The Council on Intelligence Issues was established in 2010, but its creation was inspired in part by an event in the 1980’s.  One of the CII co-founders, then a CIA lawyer, was warned that he would be investigated for obstruction of justice if he advised an operations officer who wanted to meet to discuss whether he should get a lawyer before meeting with criminal investigators.  He never forgot that warning and its implications: The ops officer had to fend for himself to obtain legal counsel, and CIA officers need somewhere to turn for legal assistance when CIA and other government agencies cannot help.  

Memory of that incident quickly came to mind in 2009 with the announcement of a criminal investigation of CIA officers for their actions in the conduct of a controversial counterterrorism program.  The program had been approved at the highest levels of government, briefed to members of Congress, and CIA officers had been told the program was legal.  After discussions with government officials, employee and retiree support groups, and others, the now-retired CIA lawyer, George Jameson, and former operations official Bill Murray decided something had to be done to help current and former employees who might not know where to turn for assistance.  

In 2010 they founded the Council on Intelligence Issues, or CII, as an independent non-profit corporation to help employees who need legal or other assistance because of issues arising from their work.  Jameson and Murray obtained early support from former colleagues Mary Ellen Keene, Darlene Connelly, and a number of intelligence experts who joined the CII’s advisory board.
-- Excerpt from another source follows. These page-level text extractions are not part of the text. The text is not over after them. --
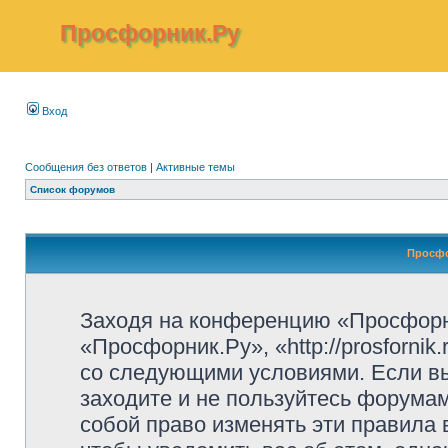
Просфорник.Ру
Вход
Сообщения без ответов
|
Активные темы
Список форумов
Просфо
Заходя на конференцию «Просфорн
«Просфорник.Ру», «http://prosfornik
со следующими условиями. Если вы
заходите и не пользуйтесь форума
собой право изменять эти правила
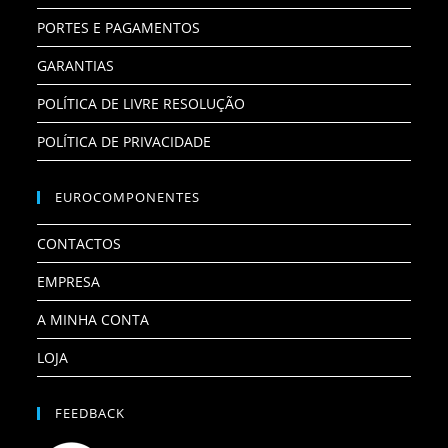
PORTES E PAGAMENTOS
GARANTIAS
POLÍTICA DE LIVRE RESOLUÇÃO
POLÍTICA DE PRIVACIDADE
EUROCOMPONENTES
CONTACTOS
EMPRESA
A MINHA CONTA
LOJA
FEEDBACK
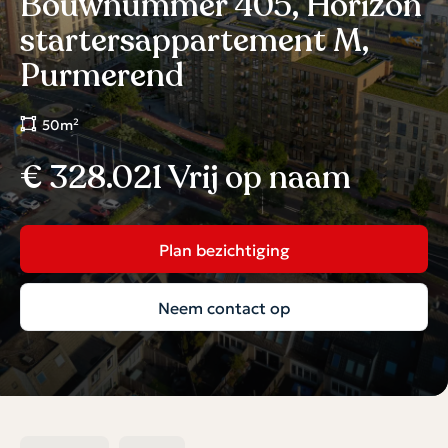
Bouwnummer 405, Horizon
startersappartement M,
Purmerend
50m²
€ 328.021 Vrij op naam
Plan bezichtiging
Neem contact op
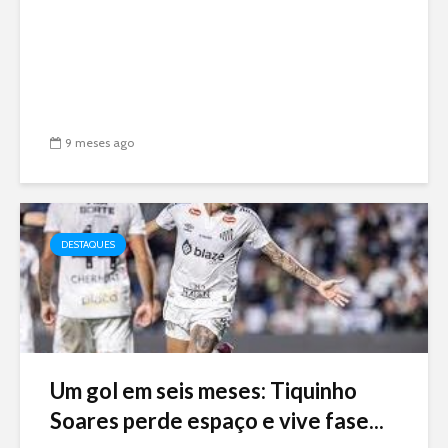
9 meses ago
DESTAQUES
Um gol em seis meses: Tiquinho
Soares perde espaço e vive fase...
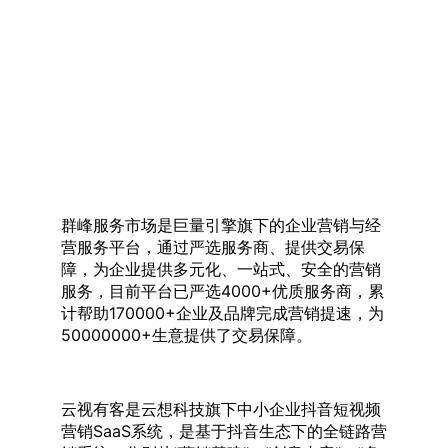
群峰服务市场是巨量引擎旗下的企业营销与经
营服务平台，通过严选服务商、提供交易保
障，为企业提供多元化、一站式、安全的营销
服务，目前平台已严选4000+优质服务商，累
计帮助170000+企业及品牌完成营销提速，为
50000000+生意提供了交易保障。
云视有客是云想科技旗下中小企业抖音短视频
营销SaaS系统，是基于抖音生态下的全链路营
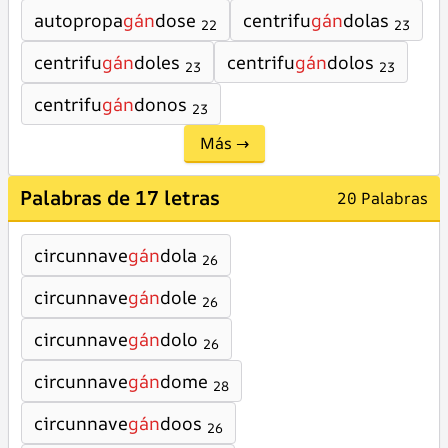
autopropa
gán
dose
centrifu
gán
dolas
22
23
centrifu
gán
doles
centrifu
gán
dolos
23
23
centrifu
gán
donos
23
Más →
Palabras de 17 letras
20 Palabras
circunnave
gán
dola
26
circunnave
gán
dole
26
circunnave
gán
dolo
26
circunnave
gán
dome
28
circunnave
gán
doos
26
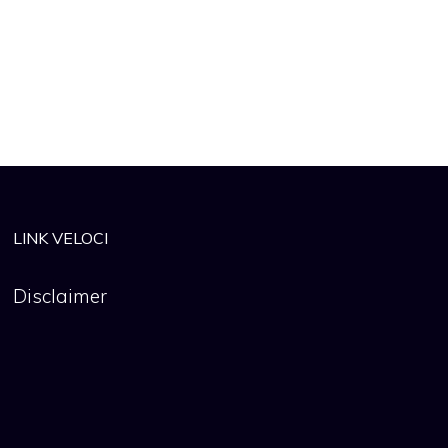
LINK VELOCI
Disclaimer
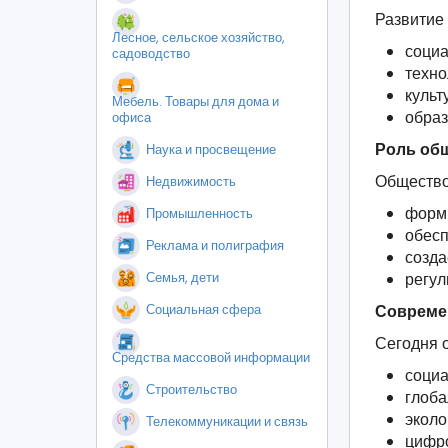
Развитие
Лесное, сельское хозяйство,
социа
садоводство
техно
культ
Мебель. Товары для дома и
образ
офиса
Роль общ
Наука и просвещение
Общество
Недвижимость
форми
Промышленность
обесп
Реклама и полиграфия
созда
Семья, дети
регул
Социальная сфера
Совреме
Сегодня о
Средства массовой информации
социа
Строительство
глоба
эколо
Телекоммуникации и связь
цифр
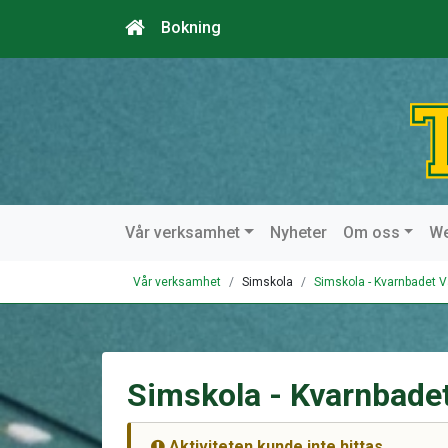
Bokning
Vår verksamhet
Nyheter
Om oss
W
Vår verksamhet
Simskola
Simskola - Kvarnbadet V
Simskola - Kvarnbadet
Aktiviteten kunde inte hittas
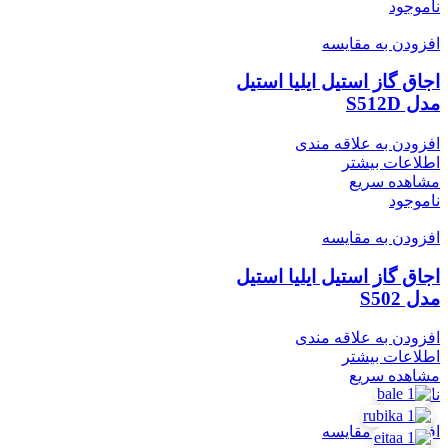
ناموجود
افزودن به مقایسه
اجاق گاز استیل ایلیا استیل
مدل S512D
افزودن به علاقه مندی
اطلاعات بیشتر
مشاهده سریع
ناموجود
افزودن به مقایسه
اجاق گاز استیل ایلیا استیل
مدل S502
افزودن به علاقه مندی
اطلاعات بیشتر
مشاهده سریع
ناموجود
افزودن به مقایسه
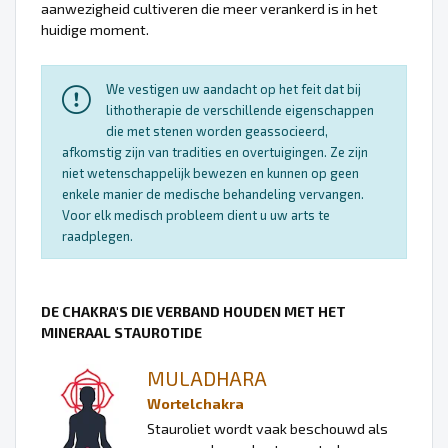
aanwezigheid cultiveren die meer verankerd is in het
huidige moment.
We vestigen uw aandacht op het feit dat bij
lithotherapie de verschillende eigenschappen
die met stenen worden geassocieerd,
afkomstig zijn van tradities en overtuigingen. Ze zijn
niet wetenschappelijk bewezen en kunnen op geen
enkele manier de medische behandeling vervangen.
Voor elk medisch probleem dient u uw arts te
raadplegen.
DE CHAKRA'S DIE VERBAND HOUDEN MET HET
MINERAAL STAUROTIDE
MULADHARA
Wortelchakra
Stauroliet wordt vaak beschouwd als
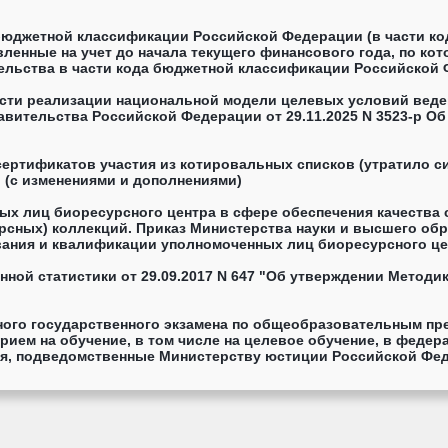
юджетной классификации Российской Федерации (в части код
вленные на учет до начала текущего финансового года, по к
ельства в части кода бюджетной классификации Российской 
джетной классификации Российской Федерации по бюджетным 
сти реализации национальной модели целевых условий веден
авительства Российской Федерации от 29.11.2025 N 3523-р 
ертификатов участия из котировальных списков (утратило сил
 (с изменениями и дополнениями)
ых лиц биоресурсного центра в сфере обеспечения качества 
рсных) коллекций. Приказ Министерства науки и высшего обр
ания и квалификации уполномоченных лиц биоресурсного цен
использования биологических (биоресурсных) коллекций, Пе
ной статистики от 29.09.2017 N 647 "Об утверждении Методи
ого государственного экзамена по общеобразовательным пр
рием на обучение, в том числе на целевое обучение, в фед
, подведомственные Министерству юстиции Российской Федер
.10.2025 N 273 "Об установлении минимального количества б
 специальности или направлению подготовки, по которым пр
ые бюджетные образовательные учреждения высшего образов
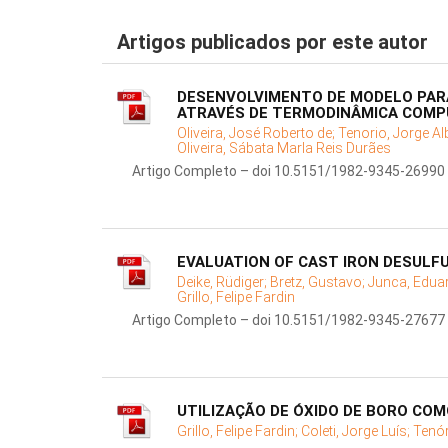
Artigos publicados por este autor
DESENVOLVIMENTO DE MODELO PARA
ATRAVÉS DE TERMODINÂMICA COMP
Oliveira, José Roberto de;
Tenorio, Jorge Al
Oliveira, Sábata Marla Reis Durães
Artigo Completo – doi 10.5151/1982-9345-26990
EVALUATION OF CAST IRON DESULF
Deike, Rüdiger;
Bretz, Gustavo;
Junca, Edua
Grillo, Felipe Fardin
Artigo Completo – doi 10.5151/1982-9345-27677
UTILIZAÇÃO DE ÓXIDO DE BORO CO
Grillo, Felipe Fardin;
Coleti, Jorge Luís;
Tenór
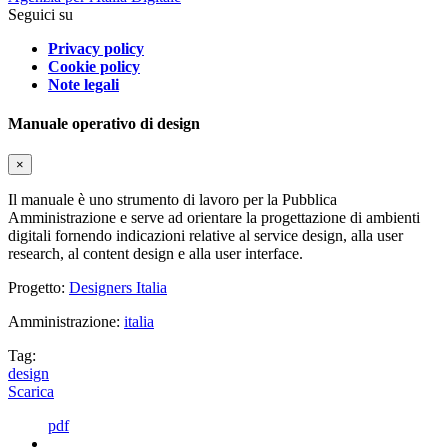
Seguici su
Privacy policy
Cookie policy
Note legali
Manuale operativo di design
×
Il manuale è uno strumento di lavoro per la Pubblica
Amministrazione e serve ad orientare la progettazione di ambienti
digitali fornendo indicazioni relative al service design, alla user
research, al content design e alla user interface.
Progetto:
Designers Italia
Amministrazione:
italia
Tag:
design
Scarica
pdf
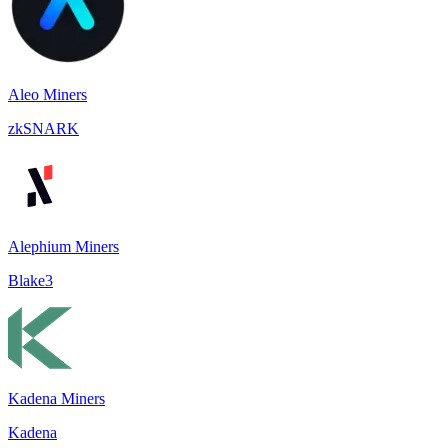
Aleo Miners
zkSNARK
Alephium Miners
Blake3
Kadena Miners
Kadena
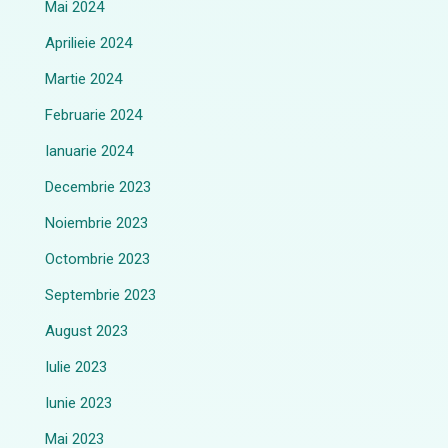
Mai 2024
Aprilieie 2024
Martie 2024
Februarie 2024
Ianuarie 2024
Decembrie 2023
Noiembrie 2023
Octombrie 2023
Septembrie 2023
August 2023
Iulie 2023
Iunie 2023
Mai 2023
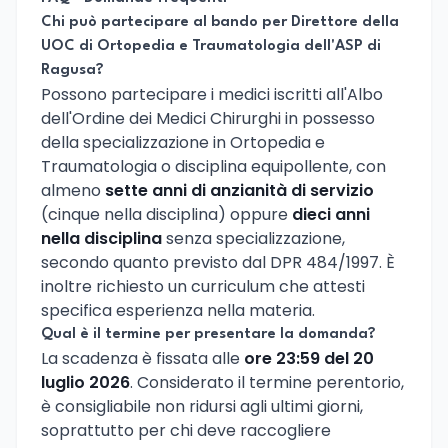
Chi può partecipare al bando per Direttore della
UOC di Ortopedia e Traumatologia dell'ASP di
Ragusa?
Possono partecipare i medici iscritti all'Albo
dell'Ordine dei Medici Chirurghi in possesso
della specializzazione in Ortopedia e
Traumatologia o disciplina equipollente, con
almeno
sette anni di anzianità di servizio
(cinque nella disciplina) oppure
dieci anni
nella disciplina
senza specializzazione,
secondo quanto previsto dal DPR 484/1997. È
inoltre richiesto un curriculum che attesti
specifica esperienza nella materia.
Qual è il termine per presentare la domanda?
La scadenza è fissata alle
ore 23:59 del 20
luglio 2026
. Considerato il termine perentorio,
è consigliabile non ridursi agli ultimi giorni,
soprattutto per chi deve raccogliere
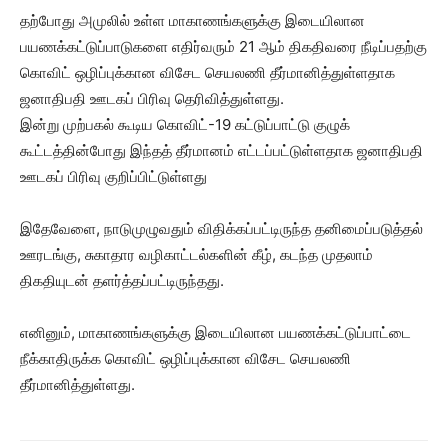
தற்போது அமுலில் உள்ள மாகாணங்களுக்கு இடையிலான
பயணக்கட்டுப்பாடுகளை எதிர்வரும் 21 ஆம் திகதிவரை நீடிப்பதற்கு
கொவிட் ஒழிப்புக்கான விசேட செயலணி தீர்மானித்துள்ளதாக
ஜனாதிபதி ஊடகப் பிரிவு தெரிவித்துள்ளது.
இன்று முற்பகல் கூடிய கொவிட்-19 கட்டுப்பாட்டு குழுக்
கூட்டத்தின்போது இந்தத் தீர்மானம் எட்டப்பட்டுள்ளதாக ஜனாதிபதி
ஊடகப் பிரிவு குறிப்பிட்டுள்ளது
இதேவேளை, நாடுமுழுவதும் விதிக்கப்பட்டிருந்த தனிமைப்படுத்தல்
ஊரடங்கு, சுகாதார வழிகாட்டல்களின் கீழ், கடந்த முதலாம்
திகதியுடன் தளர்த்தப்பட்டிருந்தது.
எனினும், மாகாணங்களுக்கு இடையிலான பயணக்கட்டுப்பாட்டை
நீக்காதிருக்க கொவிட் ஒழிப்புக்கான விசேட செயலணி
தீர்மானித்துள்ளது.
These included former policy, operational, and legal officials who had held senior positions such as deputy directors and assistant directors of central intelligence, deputy and acting general counsel, chief information officer, chief financial officer, as well as a former U.S. attorney general and a former White House counsel. The CII also was fortunate to obtain pro bono legal assistance from Robert Rizzi and others in the law firm where he was a partner.  

Refining the Organization

In charting its course and throughout its existence, the CII has consulted with numerous other organizations that serve the interests of employees from CIA and other intelligence agencies. The goals of CII and these other groups are similar in many respects, but those missions and activities are not identical. How the CII functions is reflected in one of its operating principles: There should be “no overlap and no underlap” regarding support to intelligence professionals these groups all seek to serve. The CII’s primary focus is on legal risks and solutions as well as public information.  A spirit of collaboration is alive and well in that regard, with an overall goal being to support those who have acted in good faith service to the Nation.

In September 2018 and early 2019 the CII’s founders invited several distinguished public and private sector leaders, all former CIA officials, to join the Board of Directors.  Joining Jameson and Murray on the CII Board were Charles Campbell, Mary Corrado, Dawn Eilenberger, John Nelson, Alan Wade, and John Gannon. Mr. Gannon, formerly the advisory board chairman, was elected chairman of the CII Board of Directors.  Over the next 3 years they guided CII as it approached its second decade of operations.  Joined by new Board member and former CIA Deputy Vaughn Bishop, the Board developed and is implementing its strategic plan, engaged in planning and presenting several webinar events in collaboration organizations such as the International Spy Museum and American Bar Association, and strengthened its reputation as an entity committed to the best interests of intelligence officers and an informed public.  Since 2022, the Board has seen the departure of Vaughn Bishop, John Nelson, and Charles Campbell and the arrival of former officers Andrew Makridis and Dawn Meyerriecks

CII Tomorrow. This evolution, additions, and vital support from CII’s advisory committee reflect CII’s commitment to a vigorous and collaborative effort to further the CII’s goals of both assisting CIA and other intelligence employees and increasing the public’s awareness of the challenges they face and the value they add to America’s national security efforts.  

Historical Note. The term “CII” represents the Roman numeral “102” which is the section in the National Security Act of 1947 that established the Central Intelligence Agency, the first public intelligence organization reflected in statute. 

CII Board of Directors Today.  The CII’s Board of Directors is an integral part of the exciting steps being taken to become a vibrant and effective voice to support CIA and other intelligence officers for their good faith service to the Nation and to offer informational programs that enhance the public’s awareness of the challenges and risks facing intelligence officers.